Data to use below:
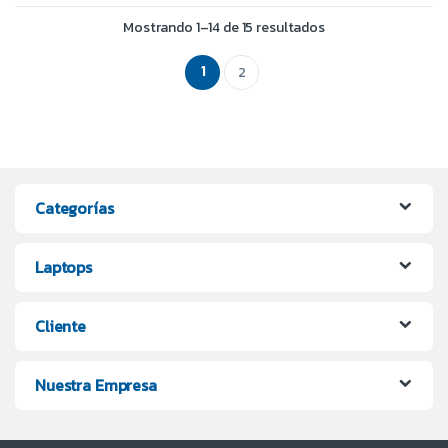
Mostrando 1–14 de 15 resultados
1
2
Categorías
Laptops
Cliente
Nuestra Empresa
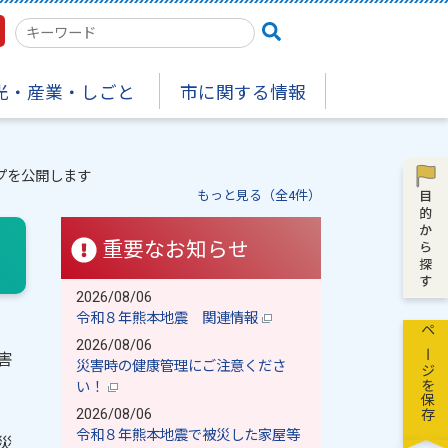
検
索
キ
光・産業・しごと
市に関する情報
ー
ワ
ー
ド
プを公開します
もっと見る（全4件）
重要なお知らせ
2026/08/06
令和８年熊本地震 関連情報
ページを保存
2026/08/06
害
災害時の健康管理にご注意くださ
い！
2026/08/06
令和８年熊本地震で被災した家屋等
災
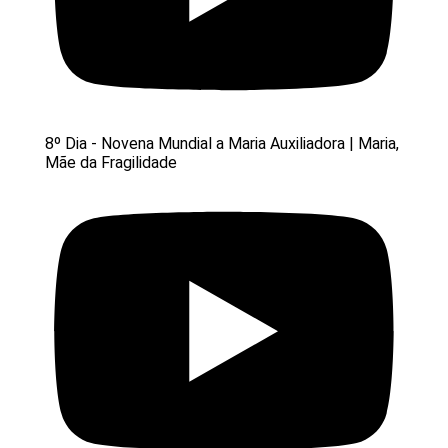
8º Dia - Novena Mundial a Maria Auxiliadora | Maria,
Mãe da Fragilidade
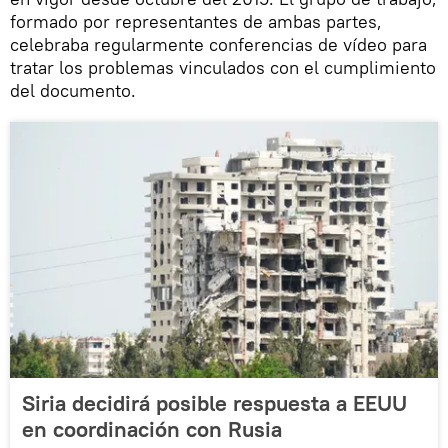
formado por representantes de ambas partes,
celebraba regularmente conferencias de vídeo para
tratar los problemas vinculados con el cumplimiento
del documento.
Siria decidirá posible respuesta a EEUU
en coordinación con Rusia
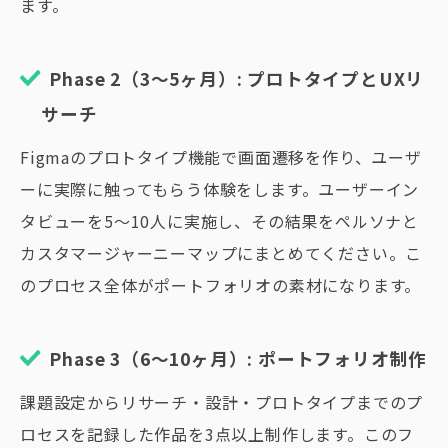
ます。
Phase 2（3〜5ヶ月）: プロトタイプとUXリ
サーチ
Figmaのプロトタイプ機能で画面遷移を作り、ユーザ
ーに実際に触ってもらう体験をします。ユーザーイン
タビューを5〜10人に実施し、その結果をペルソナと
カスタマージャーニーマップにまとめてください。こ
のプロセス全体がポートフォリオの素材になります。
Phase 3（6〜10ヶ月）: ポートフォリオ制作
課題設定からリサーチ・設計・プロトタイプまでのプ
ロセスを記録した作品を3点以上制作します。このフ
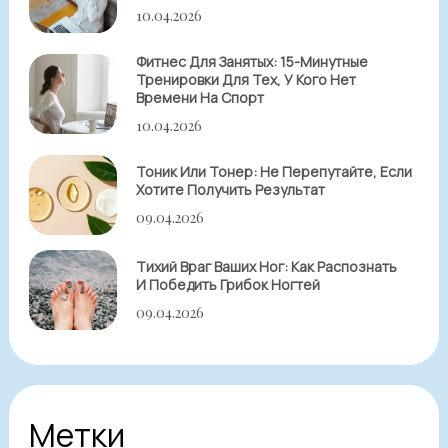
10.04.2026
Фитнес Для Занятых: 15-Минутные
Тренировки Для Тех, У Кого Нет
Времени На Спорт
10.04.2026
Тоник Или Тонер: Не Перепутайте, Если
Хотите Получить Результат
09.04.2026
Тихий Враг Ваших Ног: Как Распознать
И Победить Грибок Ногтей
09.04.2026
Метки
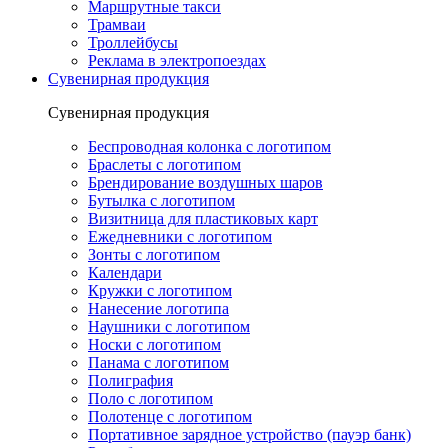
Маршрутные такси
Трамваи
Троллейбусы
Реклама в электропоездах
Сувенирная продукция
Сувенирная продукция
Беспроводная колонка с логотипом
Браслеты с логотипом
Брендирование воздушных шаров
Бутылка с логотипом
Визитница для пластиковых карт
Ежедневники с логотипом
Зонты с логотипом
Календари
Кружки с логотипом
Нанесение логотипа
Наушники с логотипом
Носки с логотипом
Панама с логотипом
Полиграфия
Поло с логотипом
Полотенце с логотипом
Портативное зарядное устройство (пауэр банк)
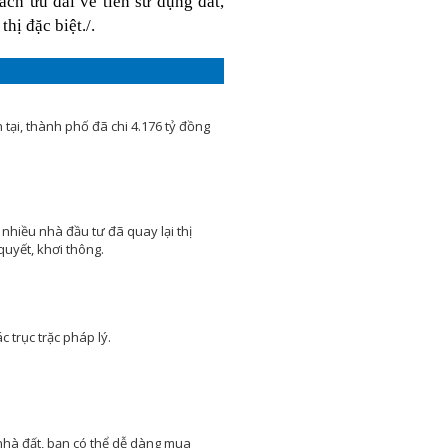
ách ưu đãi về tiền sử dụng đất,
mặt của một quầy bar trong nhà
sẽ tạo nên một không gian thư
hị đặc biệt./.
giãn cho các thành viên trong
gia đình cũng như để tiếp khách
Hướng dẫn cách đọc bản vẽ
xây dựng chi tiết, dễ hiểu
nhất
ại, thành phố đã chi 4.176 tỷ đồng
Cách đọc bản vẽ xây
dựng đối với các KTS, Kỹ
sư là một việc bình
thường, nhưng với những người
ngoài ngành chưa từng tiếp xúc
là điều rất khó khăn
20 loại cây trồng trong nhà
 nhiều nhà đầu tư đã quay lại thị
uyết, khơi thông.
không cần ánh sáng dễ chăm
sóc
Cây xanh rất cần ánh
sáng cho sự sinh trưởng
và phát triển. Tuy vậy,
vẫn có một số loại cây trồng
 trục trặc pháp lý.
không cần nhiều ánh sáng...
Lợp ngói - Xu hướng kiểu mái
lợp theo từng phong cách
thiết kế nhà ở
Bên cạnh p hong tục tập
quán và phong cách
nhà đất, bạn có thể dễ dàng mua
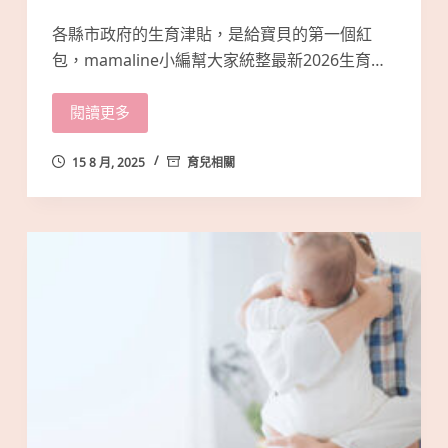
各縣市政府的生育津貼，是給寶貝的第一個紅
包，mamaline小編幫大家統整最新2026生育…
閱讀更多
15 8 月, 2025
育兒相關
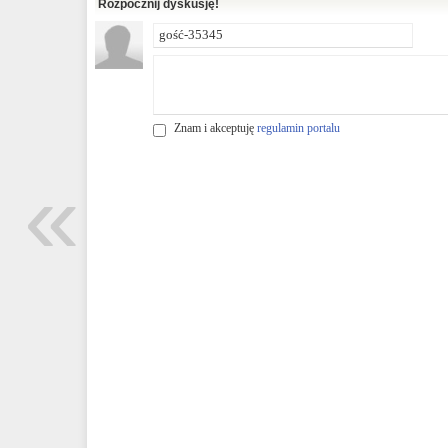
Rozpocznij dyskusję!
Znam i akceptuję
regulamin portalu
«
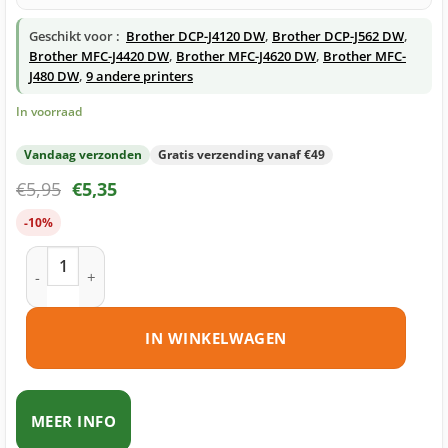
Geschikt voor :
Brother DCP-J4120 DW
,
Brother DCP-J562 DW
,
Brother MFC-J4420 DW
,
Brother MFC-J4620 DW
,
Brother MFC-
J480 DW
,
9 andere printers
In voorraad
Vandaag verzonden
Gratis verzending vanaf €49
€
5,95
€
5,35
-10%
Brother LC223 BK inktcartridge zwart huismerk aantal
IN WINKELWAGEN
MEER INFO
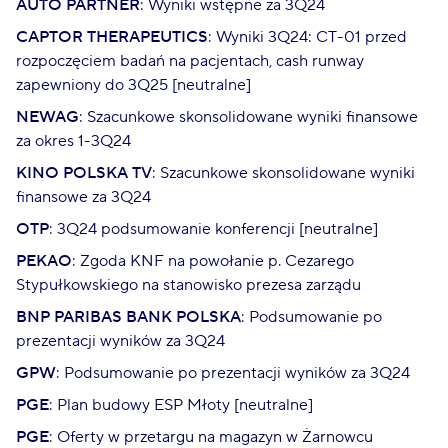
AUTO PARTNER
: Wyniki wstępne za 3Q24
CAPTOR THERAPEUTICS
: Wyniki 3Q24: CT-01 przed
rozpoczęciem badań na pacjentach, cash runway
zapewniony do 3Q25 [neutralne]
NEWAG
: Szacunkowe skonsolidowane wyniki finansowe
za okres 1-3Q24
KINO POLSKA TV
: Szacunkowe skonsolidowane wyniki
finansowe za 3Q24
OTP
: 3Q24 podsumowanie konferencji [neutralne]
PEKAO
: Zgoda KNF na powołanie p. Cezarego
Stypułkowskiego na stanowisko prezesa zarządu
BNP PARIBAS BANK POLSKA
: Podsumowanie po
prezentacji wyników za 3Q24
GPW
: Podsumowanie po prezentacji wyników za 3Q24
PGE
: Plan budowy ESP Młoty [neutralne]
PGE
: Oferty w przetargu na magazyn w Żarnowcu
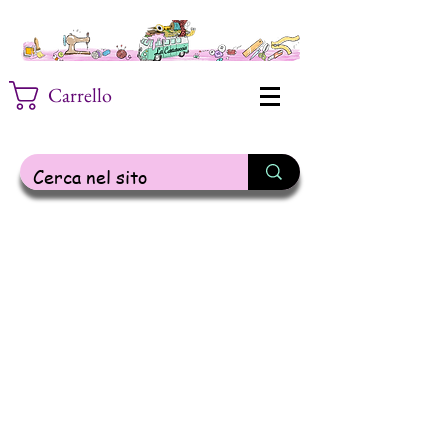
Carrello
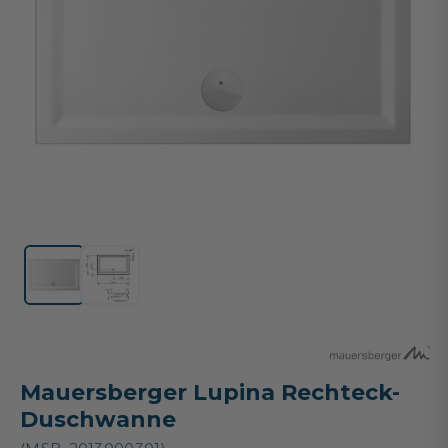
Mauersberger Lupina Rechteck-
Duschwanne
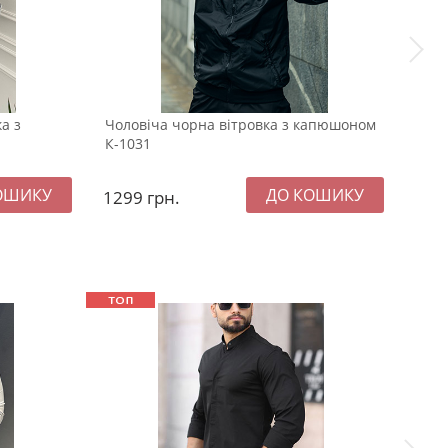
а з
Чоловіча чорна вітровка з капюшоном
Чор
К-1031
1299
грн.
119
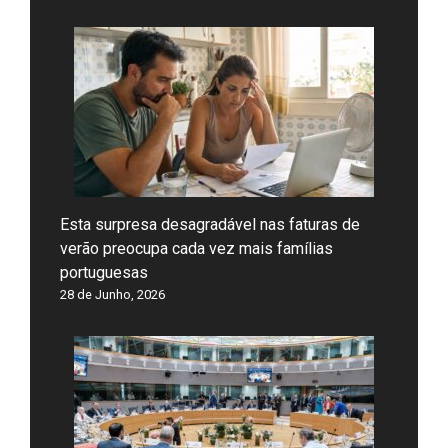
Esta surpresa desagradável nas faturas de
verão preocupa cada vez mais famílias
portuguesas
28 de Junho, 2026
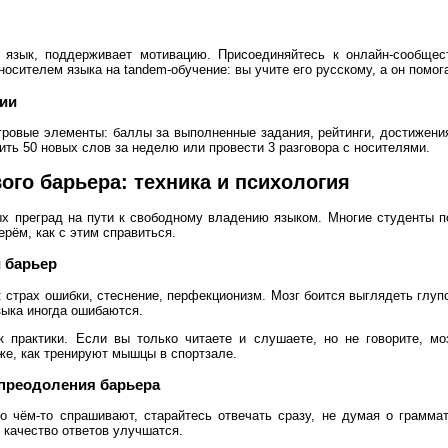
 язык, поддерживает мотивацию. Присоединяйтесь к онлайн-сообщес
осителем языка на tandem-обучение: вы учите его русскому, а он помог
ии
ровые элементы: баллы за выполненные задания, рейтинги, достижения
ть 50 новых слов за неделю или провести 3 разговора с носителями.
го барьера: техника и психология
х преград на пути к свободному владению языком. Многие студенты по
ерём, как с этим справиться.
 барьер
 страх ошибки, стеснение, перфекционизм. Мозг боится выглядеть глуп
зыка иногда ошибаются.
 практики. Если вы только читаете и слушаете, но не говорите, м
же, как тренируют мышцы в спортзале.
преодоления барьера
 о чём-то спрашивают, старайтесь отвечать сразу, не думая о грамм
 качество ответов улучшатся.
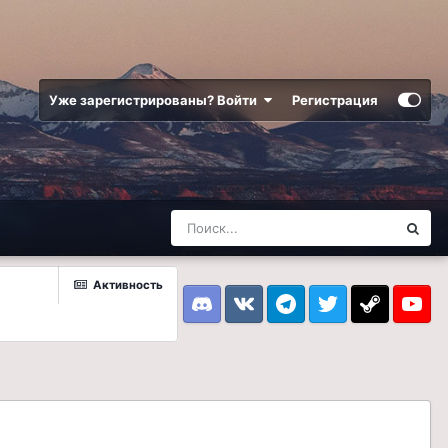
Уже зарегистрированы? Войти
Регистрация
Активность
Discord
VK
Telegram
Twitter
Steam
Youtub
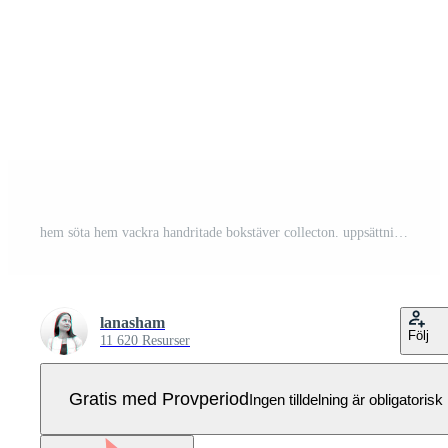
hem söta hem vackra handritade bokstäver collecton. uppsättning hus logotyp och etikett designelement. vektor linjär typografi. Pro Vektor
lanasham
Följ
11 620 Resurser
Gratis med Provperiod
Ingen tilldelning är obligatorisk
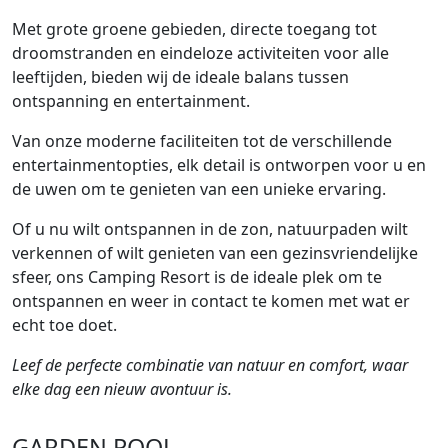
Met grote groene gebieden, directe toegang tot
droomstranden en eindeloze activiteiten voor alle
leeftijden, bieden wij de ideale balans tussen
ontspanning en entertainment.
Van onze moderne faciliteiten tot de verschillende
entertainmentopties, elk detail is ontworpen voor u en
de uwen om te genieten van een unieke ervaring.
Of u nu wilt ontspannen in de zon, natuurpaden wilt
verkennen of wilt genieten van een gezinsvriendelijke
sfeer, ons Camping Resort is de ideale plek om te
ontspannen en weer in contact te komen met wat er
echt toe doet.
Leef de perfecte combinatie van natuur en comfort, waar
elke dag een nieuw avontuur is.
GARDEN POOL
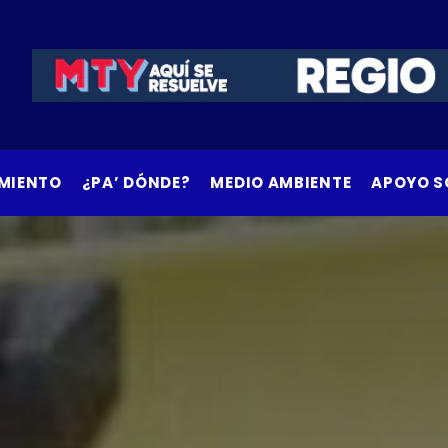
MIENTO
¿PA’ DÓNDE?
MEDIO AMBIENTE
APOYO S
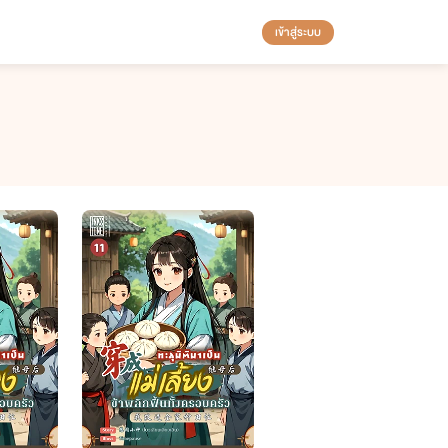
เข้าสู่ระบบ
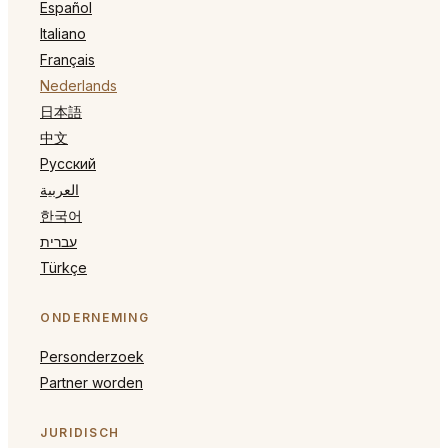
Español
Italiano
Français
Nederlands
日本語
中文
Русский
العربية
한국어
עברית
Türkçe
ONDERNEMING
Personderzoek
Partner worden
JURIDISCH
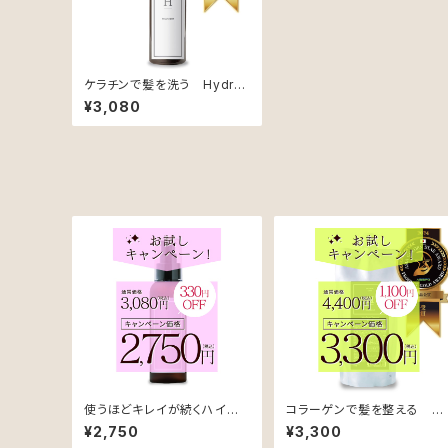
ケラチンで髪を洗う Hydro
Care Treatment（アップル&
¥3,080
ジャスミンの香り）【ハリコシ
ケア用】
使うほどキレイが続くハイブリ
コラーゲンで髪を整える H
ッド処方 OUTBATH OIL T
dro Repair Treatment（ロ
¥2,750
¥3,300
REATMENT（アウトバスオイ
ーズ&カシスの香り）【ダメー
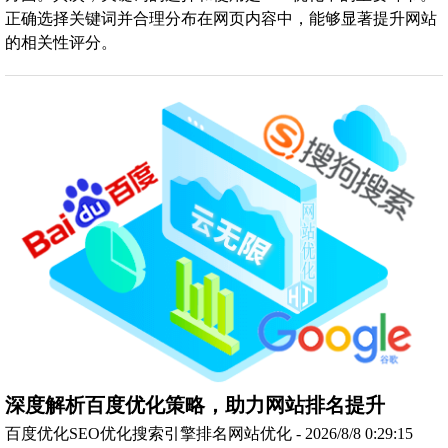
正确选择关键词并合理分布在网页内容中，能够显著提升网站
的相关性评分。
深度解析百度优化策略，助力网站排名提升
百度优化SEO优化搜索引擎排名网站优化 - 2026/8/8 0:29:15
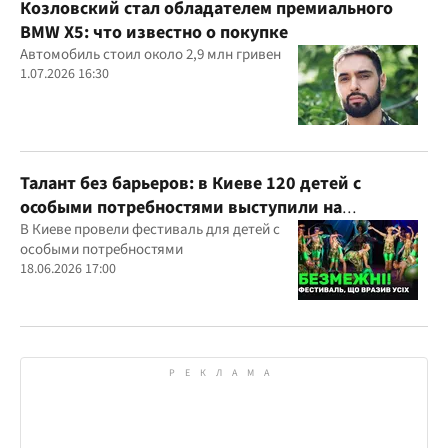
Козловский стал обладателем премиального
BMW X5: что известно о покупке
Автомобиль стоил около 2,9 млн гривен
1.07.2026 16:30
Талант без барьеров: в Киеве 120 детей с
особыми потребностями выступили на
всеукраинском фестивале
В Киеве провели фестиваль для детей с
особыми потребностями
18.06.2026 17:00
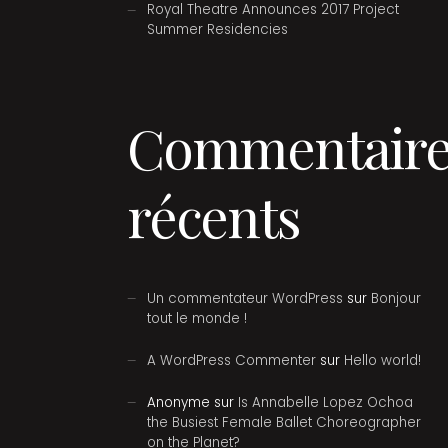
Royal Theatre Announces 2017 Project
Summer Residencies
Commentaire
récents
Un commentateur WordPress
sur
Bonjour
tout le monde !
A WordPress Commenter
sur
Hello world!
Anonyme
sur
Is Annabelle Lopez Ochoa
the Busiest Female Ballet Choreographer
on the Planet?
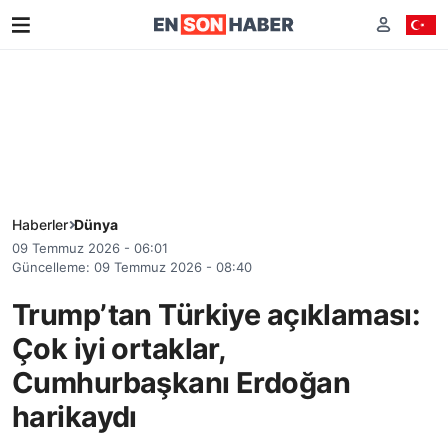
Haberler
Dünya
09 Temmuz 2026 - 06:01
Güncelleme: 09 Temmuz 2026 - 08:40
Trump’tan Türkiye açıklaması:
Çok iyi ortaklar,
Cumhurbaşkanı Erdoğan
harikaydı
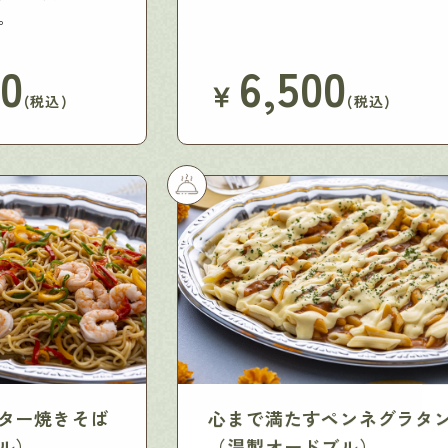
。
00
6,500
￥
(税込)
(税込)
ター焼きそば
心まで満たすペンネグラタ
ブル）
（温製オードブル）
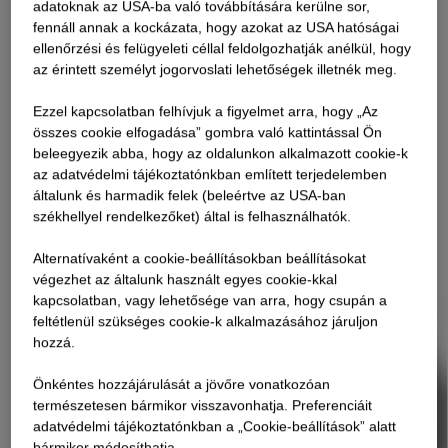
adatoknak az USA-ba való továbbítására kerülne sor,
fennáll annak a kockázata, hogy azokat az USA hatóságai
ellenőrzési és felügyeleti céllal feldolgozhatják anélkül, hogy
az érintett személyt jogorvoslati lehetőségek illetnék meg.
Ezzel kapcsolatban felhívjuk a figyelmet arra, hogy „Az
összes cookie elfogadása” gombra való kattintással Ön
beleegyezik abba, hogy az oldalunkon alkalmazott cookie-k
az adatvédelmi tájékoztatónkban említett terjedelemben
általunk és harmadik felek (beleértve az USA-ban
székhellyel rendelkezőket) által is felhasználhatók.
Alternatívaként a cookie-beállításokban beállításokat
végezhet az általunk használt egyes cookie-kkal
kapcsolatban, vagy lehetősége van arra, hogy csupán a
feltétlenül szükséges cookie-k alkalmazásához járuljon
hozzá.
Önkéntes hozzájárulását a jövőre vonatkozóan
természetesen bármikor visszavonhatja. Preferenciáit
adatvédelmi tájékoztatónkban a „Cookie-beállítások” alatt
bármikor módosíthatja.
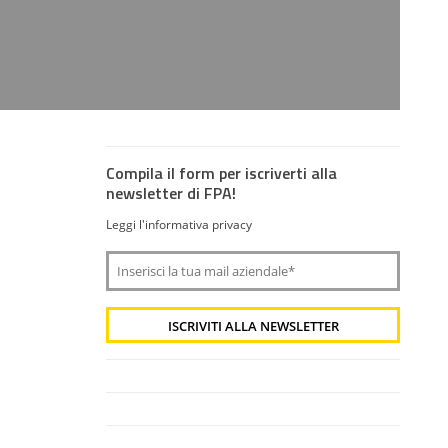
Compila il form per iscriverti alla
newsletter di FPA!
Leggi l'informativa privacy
End of Data to use.
Job —
Can you print the lines between the one holding "8º Dia - Novena" and the one holding "ロセスを記録した作品を3点以上制作します。このフ", inclusive, word for word, leaving the pictures out?

Written response —
8º Dia - Novena Mundial a Maria Auxiliadora | Maria,
Mãe da Fragilidade
formado por representantes de ambas partes,
celebraba regularmente conferencias de vídeo para
tratar los problemas vinculados con el cumplimiento
del documento.
Siria decidirá posible respuesta a EEUU
en coordinación con Rusia
ます。
Phase 2（3〜5ヶ月）: プロトタイプとUXリ
サーチ
Figmaのプロトタイプ機能で画面遷移を作り、ユーザ
ーに実際に触ってもらう体験をします。ユーザーイン
タビューを5〜10人に実施し、その結果をペルソナと
カスタマージャーニーマップにまとめてください。こ
のプロセス全体がポートフォリオの素材になります。
Phase 3（6〜10ヶ月）: ポートフォリオ制作
課題設定からリサーチ・設計・プロトタイプまでのプ
ロセスを記録した作品を3点以上制作します。このフ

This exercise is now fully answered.